THz spectroscopy experiments on nanostructures typically require the use of a substrate to support the sample being examined. It is therefore indispensable to precisely characterize the complex-valued and frequency-dependent refractive index of the substrate material. Its optical properties in the THz frequency range can be accessed unambiguously through THz time-domain spectroscopy (THz-TDS). In this study, we employ THz-TDS to probe the thermal effect on both the THz refractive index and optical thickness of common dielectric substrate materials Si, MgO, and Sapphire (Al2O3), broadly used in research and technology [1,2,3].

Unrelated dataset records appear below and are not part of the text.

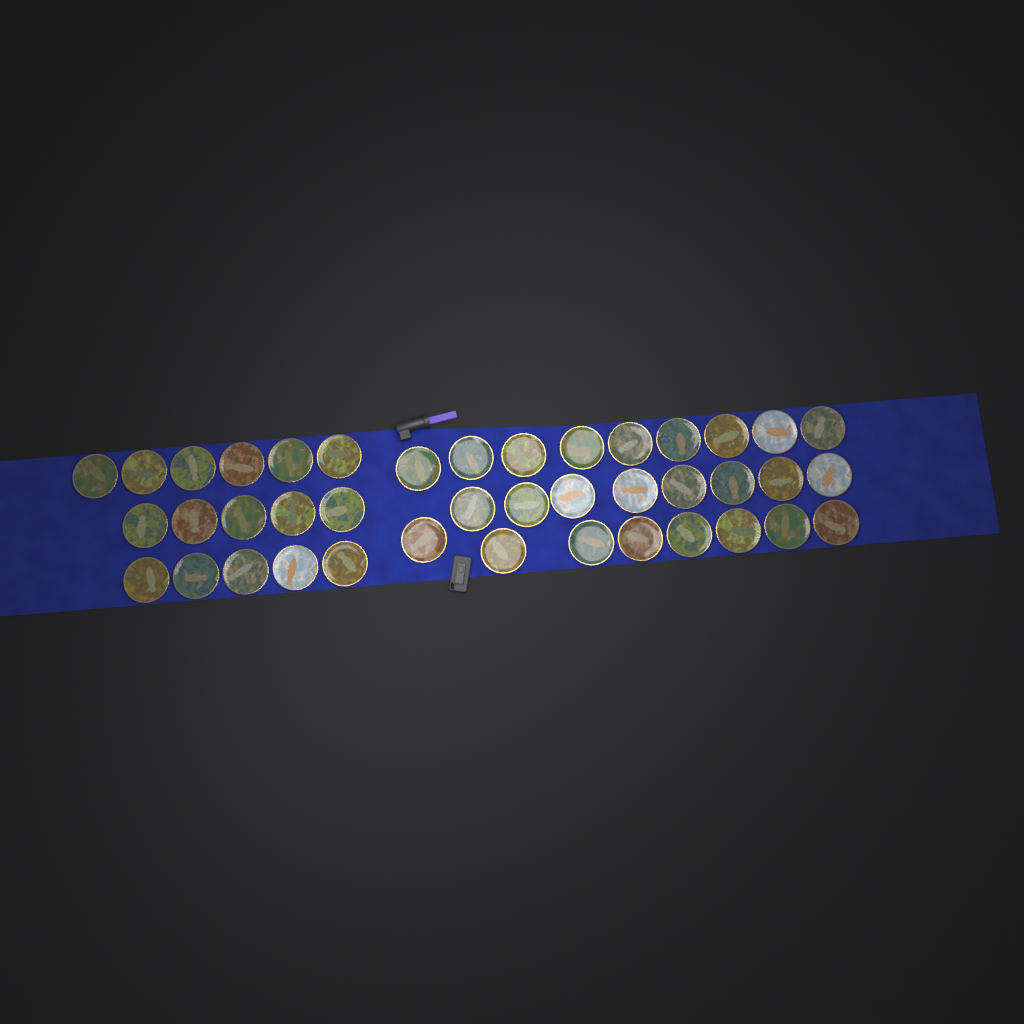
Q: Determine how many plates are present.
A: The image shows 41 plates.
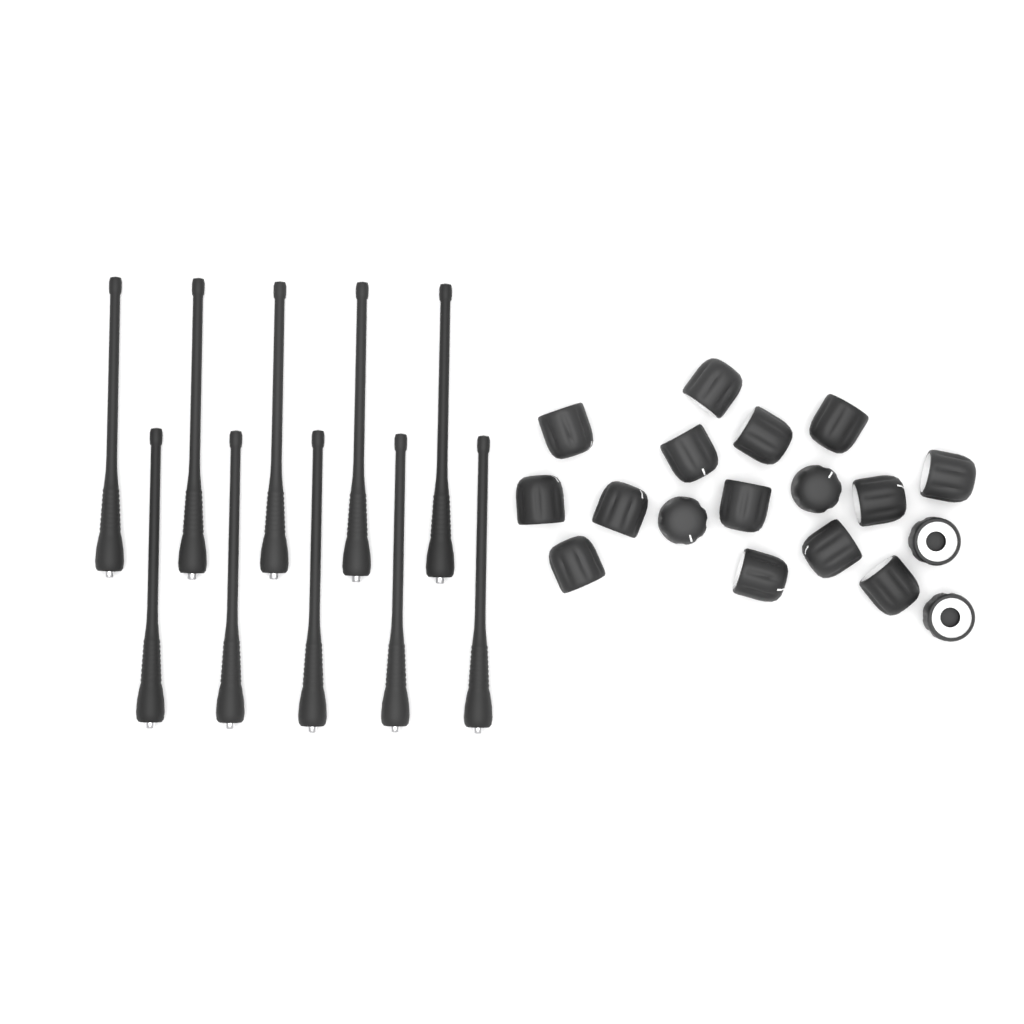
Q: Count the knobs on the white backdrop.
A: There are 18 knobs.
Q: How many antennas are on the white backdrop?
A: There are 10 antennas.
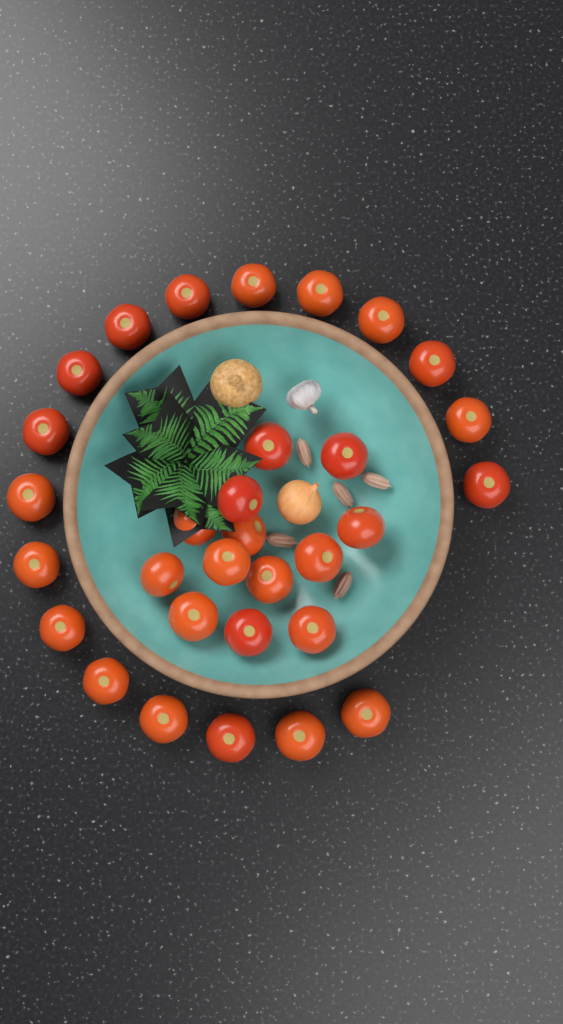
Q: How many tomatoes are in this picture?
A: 31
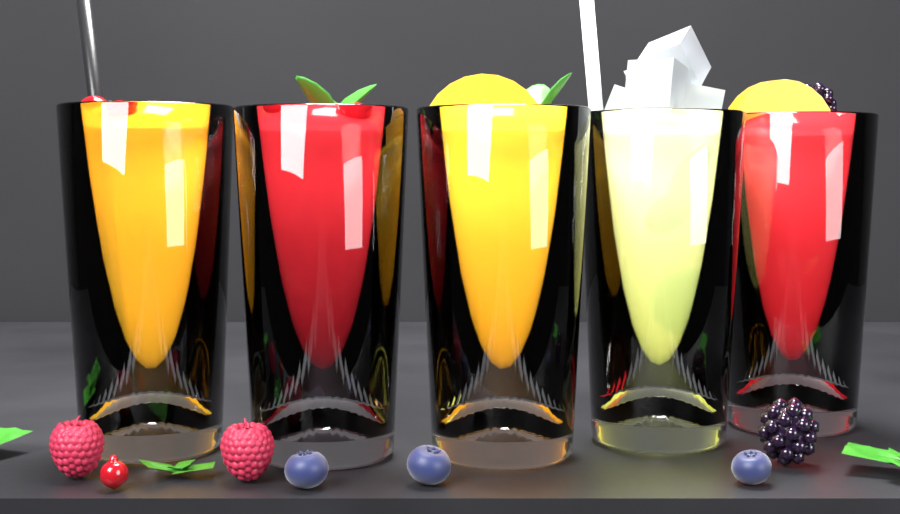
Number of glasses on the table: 5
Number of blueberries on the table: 3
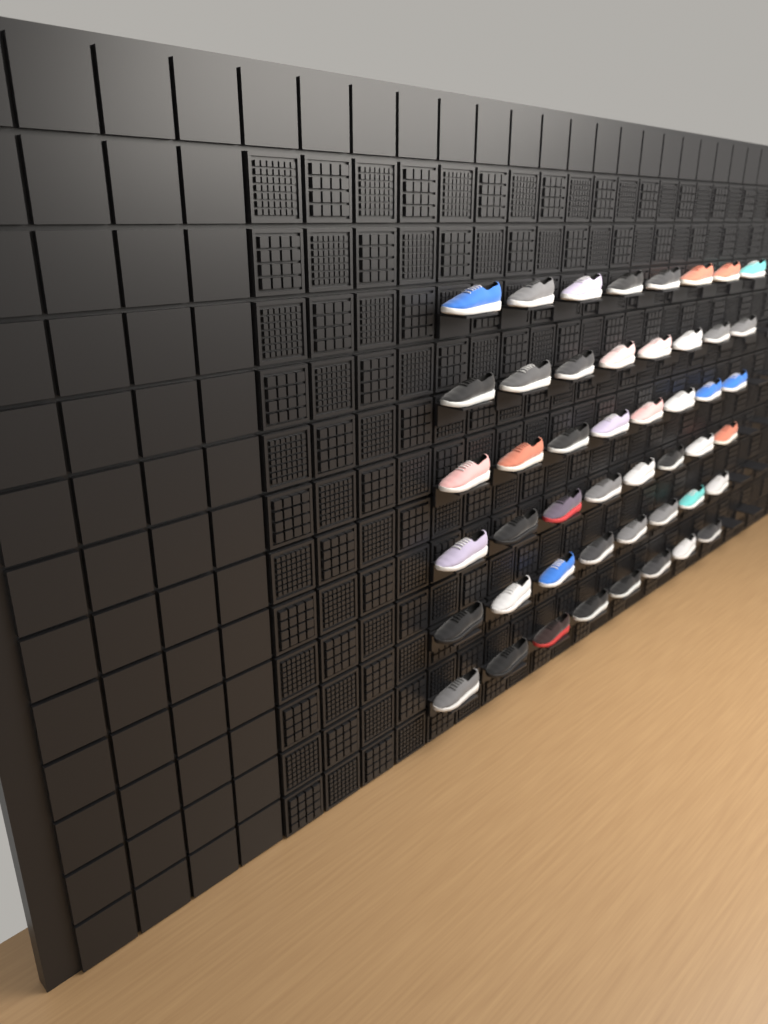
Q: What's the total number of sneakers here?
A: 48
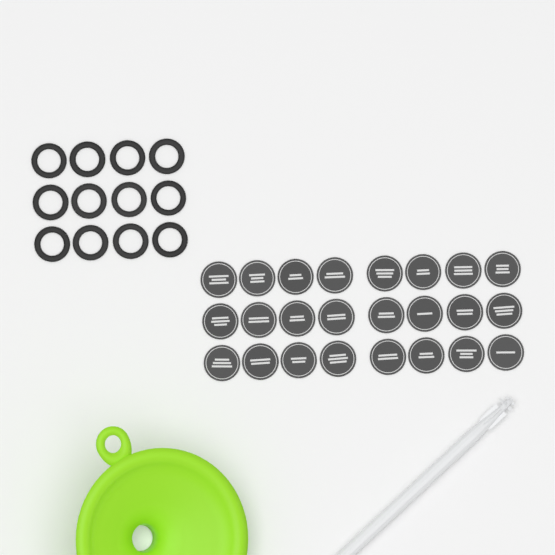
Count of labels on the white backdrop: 24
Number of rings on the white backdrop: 12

The phase refractive dynamics are examined via standard THz-TDS. Fig.1 (a)-(c) shows the frequency-dependent real part of the phase refractive index for the substrates in the temperature range of 10 to 300 K. Each substrate exhibits a noticeable reduction of the real part of the refractive index with decreasing temperature. Furthermore, group refractive index and optical thickness are analyzed with THz pulses in time-domain. The peak THz electric fields through dry air (reference) and a substrate (sample) define the times Δ𝑡₁₀ and Δ𝑡₂₁, as indicated in Fig.1 (d). The former corresponds to the time shift of THz fields between reference and sample, and the latter corresponds to the round-trip time of the THz pulse propagating in the sample. The group refractive index and the substrate thickness, shown in Fig.1 (e) and (f) respectively, can be determined independently from Δ𝑡₁₀ and Δ𝑡₂₁.